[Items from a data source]
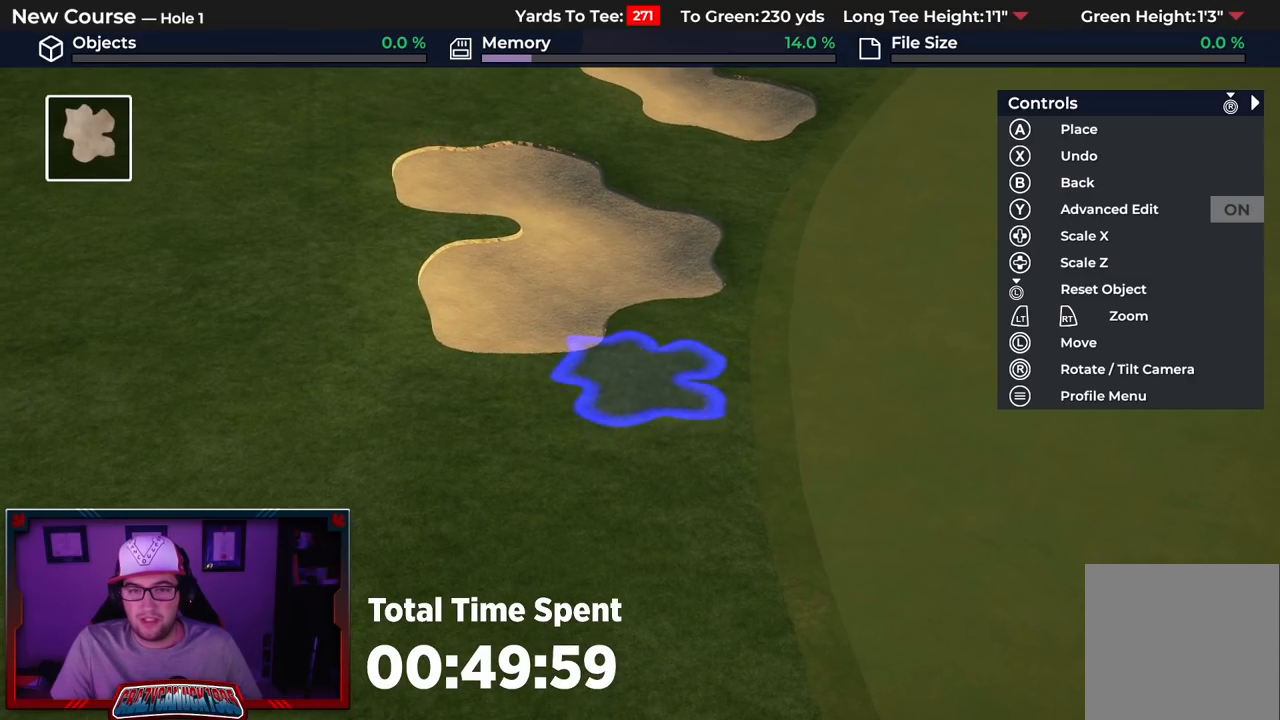
{"buttons": [], "left_stick": "center", "right_stick": "center", "events": []}
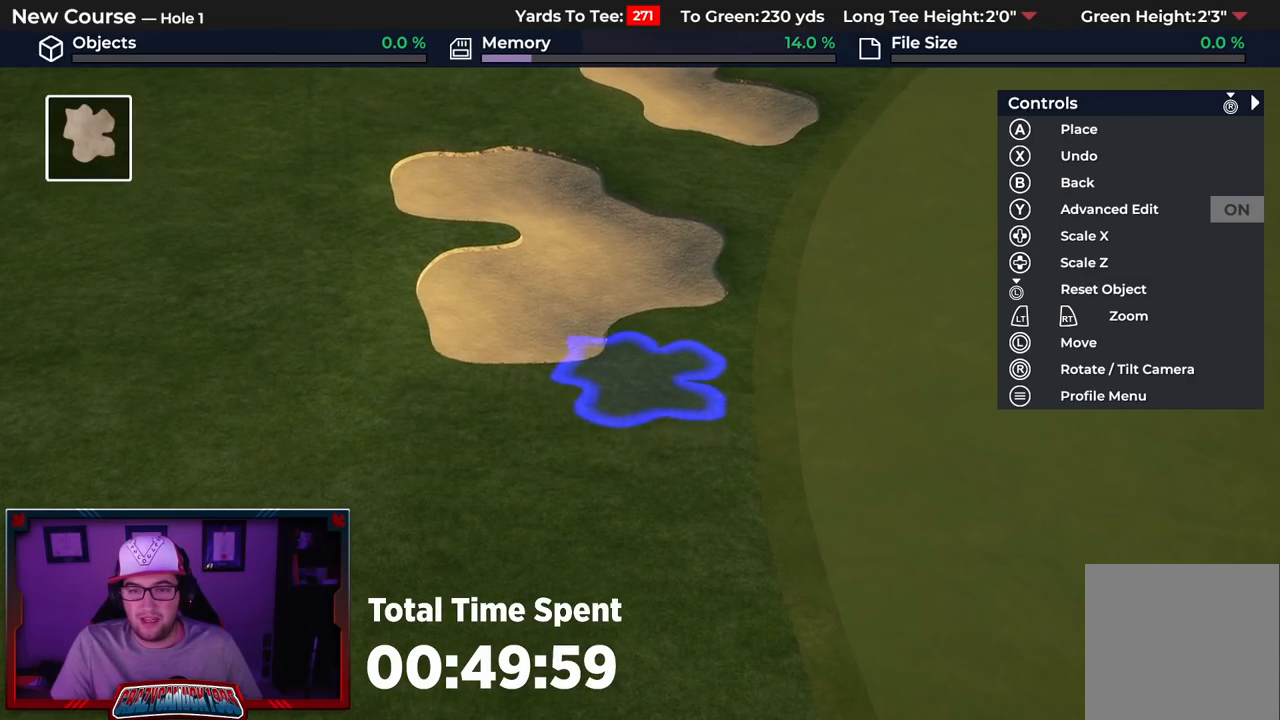
{"buttons": [], "left_stick": "center", "right_stick": "center", "events": [[83, "A", "down"], [217, "A", "up"]]}
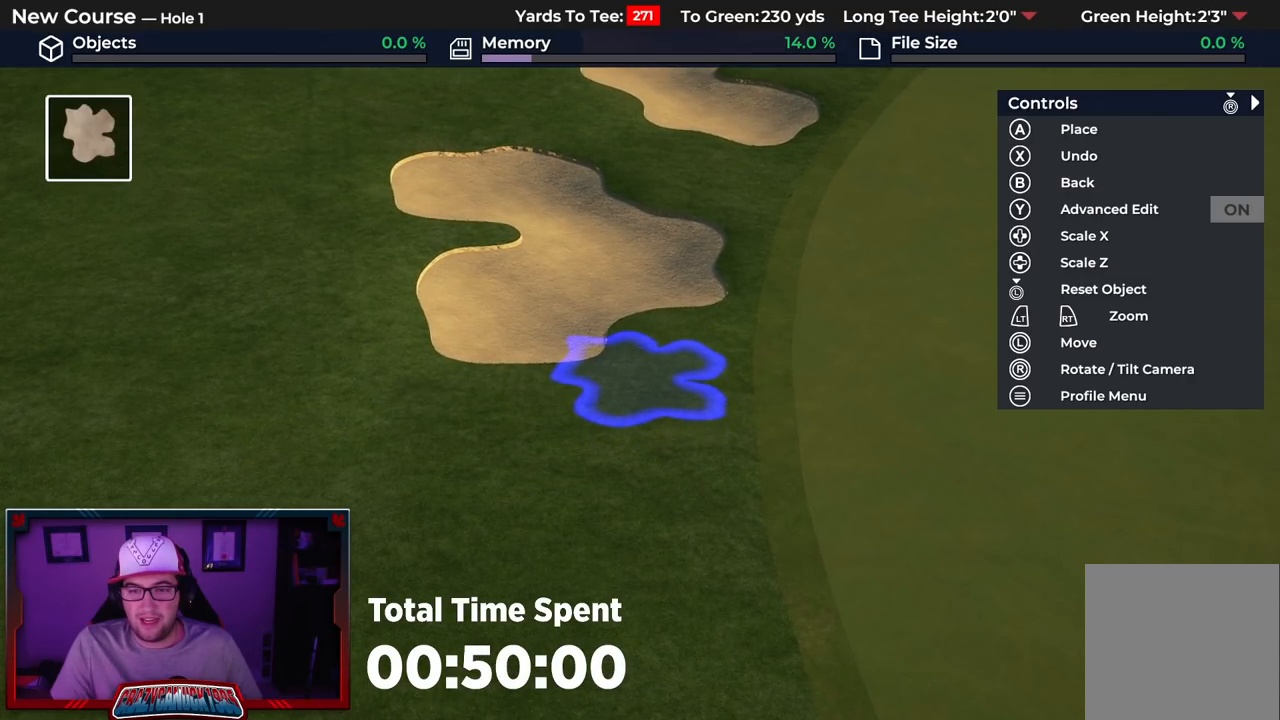
{"buttons": [], "left_stick": "center", "right_stick": "center", "events": []}
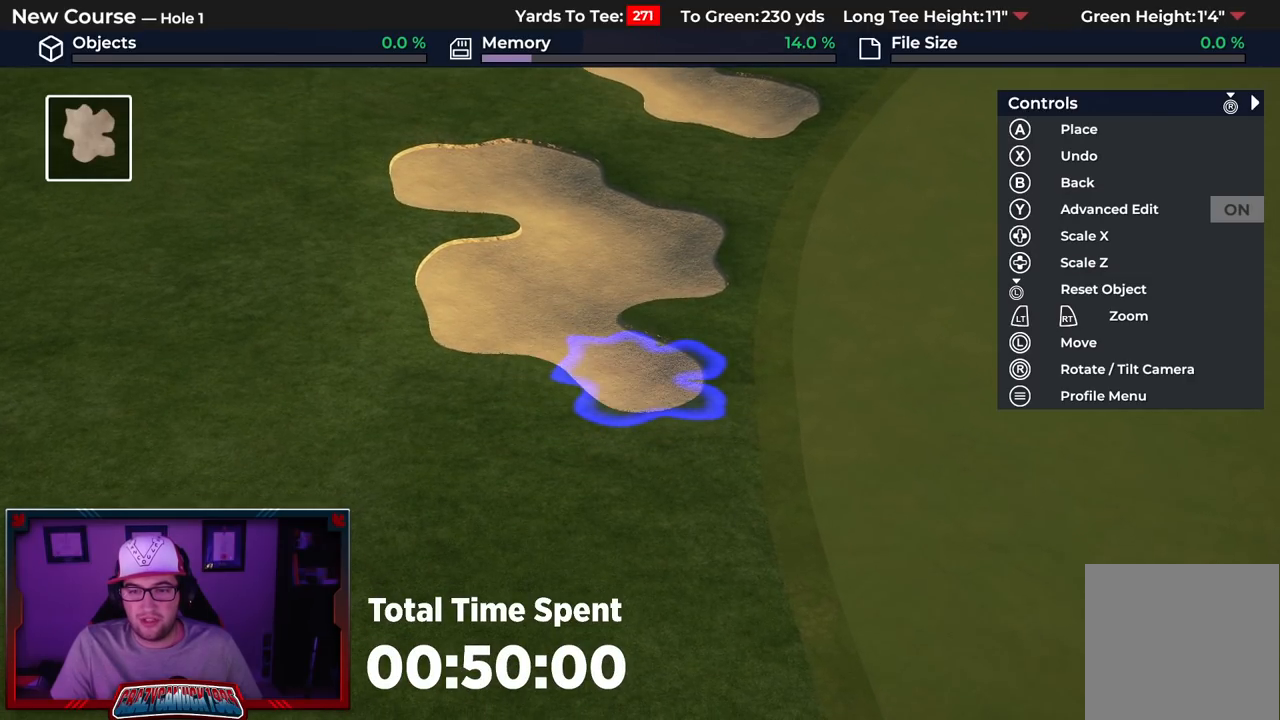
{"buttons": ["L2"], "left_stick": "down", "right_stick": "down", "events": [[267, "L2", "down"], [317, "left_stick", "down"], [333, "right_stick", "down"]]}
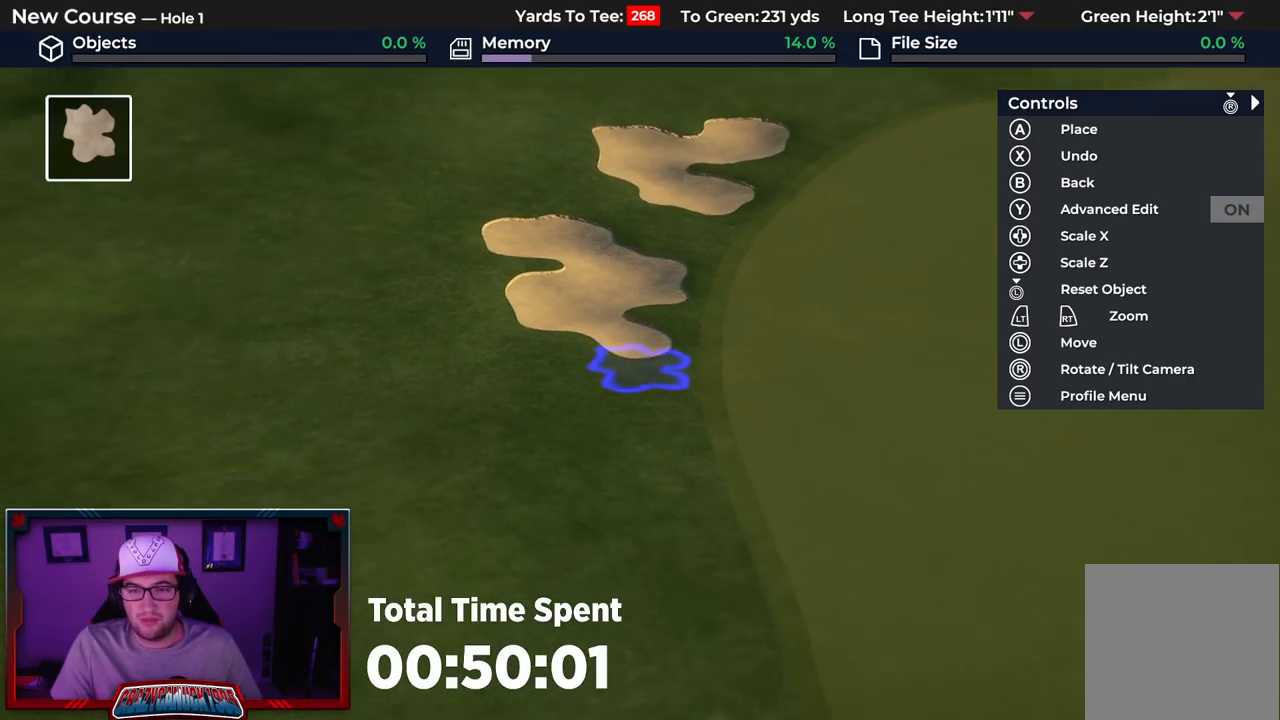
{"buttons": [], "left_stick": "left", "right_stick": "center", "events": [[100, "L2", "up"], [133, "left_stick", "center"], [217, "right_stick", "center"], [333, "left_stick", "left"]]}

■ **The task**: The data must be repeated exactly. Any pictures in it are to be left out.

■ **Answer to the exercise**:
{"buttons": [], "left_stick": "center", "right_stick": "center", "events": []}
{"buttons": [], "left_stick": "center", "right_stick": "center", "events": [[83, "A", "down"], [217, "A", "up"]]}
{"buttons": [], "left_stick": "center", "right_stick": "center", "events": []}
{"buttons": ["L2"], "left_stick": "down", "right_stick": "down", "events": [[267, "L2", "down"], [317, "left_stick", "down"], [333, "right_stick", "down"]]}
{"buttons": [], "left_stick": "left", "right_stick": "center", "events": [[100, "L2", "up"], [133, "left_stick", "center"], [217, "right_stick", "center"], [333, "left_stick", "left"]]}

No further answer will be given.